ApacheConEU - part 05

ApacheConEU - part 05 #

The afternoon featured several talks on HBase - both it’s implementation as well as schema optimisation. One major issue in schema design in the choice of key. Simplest recommendation is to make sure that keys are designed such that on reading data load will be evenly distributed accross all nodes to prevent region-server hot-spotting. General advise here are hashing or reversing urls.

When it comes to running your own HBase cluster make sure you know what is going on in the cluster at any point in time:

  • Hbase comes with tools for checking and fixing tables,
  • tools for inspecting hfiles that HBase stores data in,
  • commands for inspecting the binary write ahead log,
  • web interfaces for master and region servers,
  • offline meta data repair tooling.

When it comes to system monitoring make sure to track cluster behaviour over time e.g. by using Ganglia or OpenTSDB and configure your alerts accordingly.

One tip for high traffic sites - it might make sense to disable automatic splitting to avoid splits during peaks and rather postpone them to low traffic times. One rather new project presented to monitor region sizes was Hannibal.

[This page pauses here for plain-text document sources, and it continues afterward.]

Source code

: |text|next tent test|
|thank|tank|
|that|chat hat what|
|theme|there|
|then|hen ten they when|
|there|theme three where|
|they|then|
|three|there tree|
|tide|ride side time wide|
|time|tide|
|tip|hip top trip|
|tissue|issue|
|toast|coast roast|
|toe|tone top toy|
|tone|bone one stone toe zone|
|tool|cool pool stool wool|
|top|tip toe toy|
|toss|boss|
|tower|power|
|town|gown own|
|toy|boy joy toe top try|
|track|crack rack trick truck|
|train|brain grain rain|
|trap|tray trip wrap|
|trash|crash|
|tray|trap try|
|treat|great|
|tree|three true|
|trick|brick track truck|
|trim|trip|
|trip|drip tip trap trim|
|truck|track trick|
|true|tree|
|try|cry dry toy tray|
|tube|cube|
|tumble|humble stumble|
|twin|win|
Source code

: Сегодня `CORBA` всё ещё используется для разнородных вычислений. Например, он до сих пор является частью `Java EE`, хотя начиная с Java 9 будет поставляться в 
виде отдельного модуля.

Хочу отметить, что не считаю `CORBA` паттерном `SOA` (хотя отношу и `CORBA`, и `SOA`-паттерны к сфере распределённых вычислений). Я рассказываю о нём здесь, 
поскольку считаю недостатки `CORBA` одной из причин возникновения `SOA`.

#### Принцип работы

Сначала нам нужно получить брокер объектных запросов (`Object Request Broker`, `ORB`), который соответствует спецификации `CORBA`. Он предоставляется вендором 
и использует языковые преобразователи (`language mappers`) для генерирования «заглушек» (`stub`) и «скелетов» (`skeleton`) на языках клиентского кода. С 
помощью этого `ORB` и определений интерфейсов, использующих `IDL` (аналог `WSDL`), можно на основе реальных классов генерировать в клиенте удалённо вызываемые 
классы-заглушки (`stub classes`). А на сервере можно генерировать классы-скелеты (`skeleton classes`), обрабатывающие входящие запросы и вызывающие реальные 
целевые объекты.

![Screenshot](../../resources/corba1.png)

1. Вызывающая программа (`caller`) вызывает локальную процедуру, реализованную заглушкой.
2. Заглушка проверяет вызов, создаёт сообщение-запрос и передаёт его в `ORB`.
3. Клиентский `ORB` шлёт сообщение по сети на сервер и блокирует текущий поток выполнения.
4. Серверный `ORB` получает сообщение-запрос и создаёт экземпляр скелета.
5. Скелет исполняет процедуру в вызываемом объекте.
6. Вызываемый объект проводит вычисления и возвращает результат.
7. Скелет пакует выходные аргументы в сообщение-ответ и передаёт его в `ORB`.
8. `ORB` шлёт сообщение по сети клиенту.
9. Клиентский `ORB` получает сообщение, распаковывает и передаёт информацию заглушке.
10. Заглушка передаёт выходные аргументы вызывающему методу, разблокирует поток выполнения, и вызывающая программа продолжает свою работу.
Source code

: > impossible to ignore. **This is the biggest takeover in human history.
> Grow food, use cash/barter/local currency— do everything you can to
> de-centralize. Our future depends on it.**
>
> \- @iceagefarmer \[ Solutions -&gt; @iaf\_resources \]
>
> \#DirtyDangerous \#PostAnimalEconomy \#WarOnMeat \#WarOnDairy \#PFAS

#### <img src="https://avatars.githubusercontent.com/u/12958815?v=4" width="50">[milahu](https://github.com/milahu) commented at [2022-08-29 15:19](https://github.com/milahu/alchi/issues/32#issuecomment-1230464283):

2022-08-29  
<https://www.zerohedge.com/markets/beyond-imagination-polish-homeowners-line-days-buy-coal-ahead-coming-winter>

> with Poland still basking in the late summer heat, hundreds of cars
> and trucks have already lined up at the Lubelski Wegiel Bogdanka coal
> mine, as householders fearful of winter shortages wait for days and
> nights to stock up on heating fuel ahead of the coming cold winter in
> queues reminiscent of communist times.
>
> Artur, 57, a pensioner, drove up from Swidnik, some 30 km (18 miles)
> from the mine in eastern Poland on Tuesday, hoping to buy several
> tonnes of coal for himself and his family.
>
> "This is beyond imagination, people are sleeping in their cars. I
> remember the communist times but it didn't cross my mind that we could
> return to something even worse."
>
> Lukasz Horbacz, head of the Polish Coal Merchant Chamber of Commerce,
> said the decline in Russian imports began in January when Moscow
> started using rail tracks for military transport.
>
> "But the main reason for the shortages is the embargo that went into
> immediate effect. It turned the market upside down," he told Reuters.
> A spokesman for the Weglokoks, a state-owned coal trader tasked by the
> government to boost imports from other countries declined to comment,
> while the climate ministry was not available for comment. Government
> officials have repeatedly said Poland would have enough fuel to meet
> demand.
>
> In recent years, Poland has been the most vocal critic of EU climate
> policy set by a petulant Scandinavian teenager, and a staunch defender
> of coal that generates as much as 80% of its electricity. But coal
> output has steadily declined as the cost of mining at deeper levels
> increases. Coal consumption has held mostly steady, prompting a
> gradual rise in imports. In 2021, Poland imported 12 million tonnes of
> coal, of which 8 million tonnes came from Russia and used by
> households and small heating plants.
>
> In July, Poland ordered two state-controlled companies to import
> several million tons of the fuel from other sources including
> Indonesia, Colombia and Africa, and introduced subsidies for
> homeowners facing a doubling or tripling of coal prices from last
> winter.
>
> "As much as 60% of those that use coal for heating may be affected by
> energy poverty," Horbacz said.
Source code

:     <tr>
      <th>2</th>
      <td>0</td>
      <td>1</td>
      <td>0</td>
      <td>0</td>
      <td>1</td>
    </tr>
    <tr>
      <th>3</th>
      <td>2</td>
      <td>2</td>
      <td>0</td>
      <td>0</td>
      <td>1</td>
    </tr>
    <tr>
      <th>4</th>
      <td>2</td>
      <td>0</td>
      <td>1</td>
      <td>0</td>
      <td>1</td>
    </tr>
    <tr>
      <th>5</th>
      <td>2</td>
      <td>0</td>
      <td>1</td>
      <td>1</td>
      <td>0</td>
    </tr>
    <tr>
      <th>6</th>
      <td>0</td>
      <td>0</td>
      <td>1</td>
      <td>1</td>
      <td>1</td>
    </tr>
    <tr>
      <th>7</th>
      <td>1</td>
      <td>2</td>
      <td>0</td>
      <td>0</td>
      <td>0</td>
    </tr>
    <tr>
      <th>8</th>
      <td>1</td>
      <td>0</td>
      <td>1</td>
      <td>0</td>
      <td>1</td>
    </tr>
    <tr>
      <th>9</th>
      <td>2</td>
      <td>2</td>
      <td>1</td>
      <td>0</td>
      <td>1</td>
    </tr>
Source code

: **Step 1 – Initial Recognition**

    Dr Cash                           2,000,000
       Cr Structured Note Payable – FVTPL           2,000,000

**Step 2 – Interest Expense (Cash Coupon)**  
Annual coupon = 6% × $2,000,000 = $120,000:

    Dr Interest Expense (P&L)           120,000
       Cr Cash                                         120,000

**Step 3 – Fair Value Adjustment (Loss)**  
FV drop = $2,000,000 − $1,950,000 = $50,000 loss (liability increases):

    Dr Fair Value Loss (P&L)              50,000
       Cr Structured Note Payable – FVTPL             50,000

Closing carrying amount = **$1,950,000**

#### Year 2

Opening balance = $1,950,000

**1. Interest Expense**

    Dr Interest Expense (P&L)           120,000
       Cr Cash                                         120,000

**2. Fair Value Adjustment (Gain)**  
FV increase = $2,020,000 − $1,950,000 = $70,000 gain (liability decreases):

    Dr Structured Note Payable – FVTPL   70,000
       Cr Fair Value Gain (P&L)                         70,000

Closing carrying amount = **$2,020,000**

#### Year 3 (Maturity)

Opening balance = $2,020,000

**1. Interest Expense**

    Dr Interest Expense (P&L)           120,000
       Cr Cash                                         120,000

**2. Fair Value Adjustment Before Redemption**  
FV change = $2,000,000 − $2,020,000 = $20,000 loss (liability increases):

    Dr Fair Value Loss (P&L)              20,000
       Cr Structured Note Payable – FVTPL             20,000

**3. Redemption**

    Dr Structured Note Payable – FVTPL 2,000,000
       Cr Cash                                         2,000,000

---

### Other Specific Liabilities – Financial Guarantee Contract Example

At the end of his talk the speaker went into some more detail on problems encountered when rolling out HBase and lessons learnt:

  • the topic itself was new so both engineering and ops were learning.
  • at scale nothing that was tested on small scale works as advertised.
  • hardware issues will occur, tuning the configuration to your workload is crucial.
  • they used early versions - inevitably leading to stability issues.
  • it’s crucial to know that something bad is building up before all systems start catching fire - monitoring and alerting the right thing is important. With Hadoop there are multiple levels to monitor: the hardware, os, jvm, Hadoop itself, HBase on top. It’s important to correlate the metrics.
  • key- and schema design are key.
  • monitoring and knowledgable operations are important.
  • there are no emergency actions - in case of an emergency it just will take time to recover: Even if there is a backup, even just transferring the data back can take hours and days.
  • HBase (and Hadoop) is DevOps technology.
  • there is a huge learning curve to get to a state that makes using these systems easy.

In his talk on HBase schema design Lars George started out with an introduction to the HBase architecture. On the logical level it’s best to think of HBase as a large distributed hash table - all data except for names are stored as byte arrays (with helpers to transform that data back into well known data types provided). The tables themselves are stored in a sparse format which means that null values essentially come for free.

On a more technical level the project uses zookeeper for master election, split tracking and state tracking. The architecture itself is based on log structured merge trees. All data initially ends up in the write ahead log - with data always being appended to the end this log can be written and ready very efficiently without any seek penalty. The data is inserted at the respected region server in memory (mem store, size of 64 MB typically) and synched to disk in regular intervals. In HBase all files are immutable - modifications are done only by writing new data and merging it in later. Deletes also happen by marking data as deleted instead of really deleting it. On a minor compaction the recently few files are being merged. On a major compaction all files are merged and deletes are being handled. Handling your own major compaction is possible as well.

In terms of performance lookup by key is the best you can do. If you do lookup by value this will result in a full-table scan. There is an option to give HBase a hint as to where to find the key when it is updated only infrequently - there is an option to provide a timestamp of roughly where to look for it. Also there are options to use Bloomfilters for better read performance. Another option is to move more data into the row key itself if that is the data you will be searching for very often. Make sure to de-normalize your data as HBase does not do any sophisticated joins, there will be duplication in your data as all should be pre-joined to get better performance. Have intelligent keys that make match your read/write patterns. Also make sure to keep your keys reasonably short as they are being repeated for each entry - so moving the whole data into the key isn’t going to get you anything.

Speaking of read write patterns - as a general rule of thumb: to optimise for better write performance tune the memstore size. For better read performance tune the block cache size. One final hint: Anything below 8 servers really is just a test setup as it doesn’t get you any real advantages.